While you copy the lines below, skip the pictures and keep the rest exact.

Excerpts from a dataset
# # #

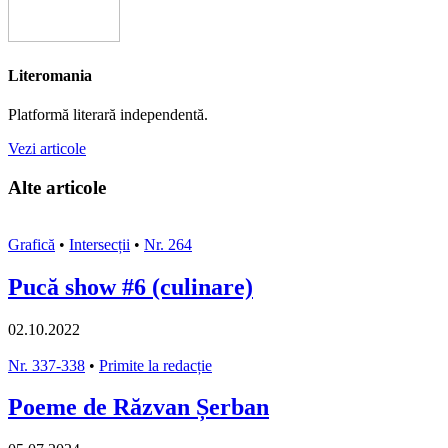
Literomania
Platformă literară independentă.
Vezi articole
Alte articole
Grafică
•
Intersecții
•
Nr. 264
Pucă show #6 (culinare)
02.10.2022
Nr. 337-338
•
Primite la redacție
Poeme de Răzvan Șerban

# # #

## Your solution
Literomania
Platformă literară independentă.
Vezi articole
Alte articole
Grafică
•
Intersecții
•
Nr. 264
Pucă show #6 (culinare)
02.10.2022
Nr. 337-338
•
Primite la redacție
Poeme de Răzvan Șerban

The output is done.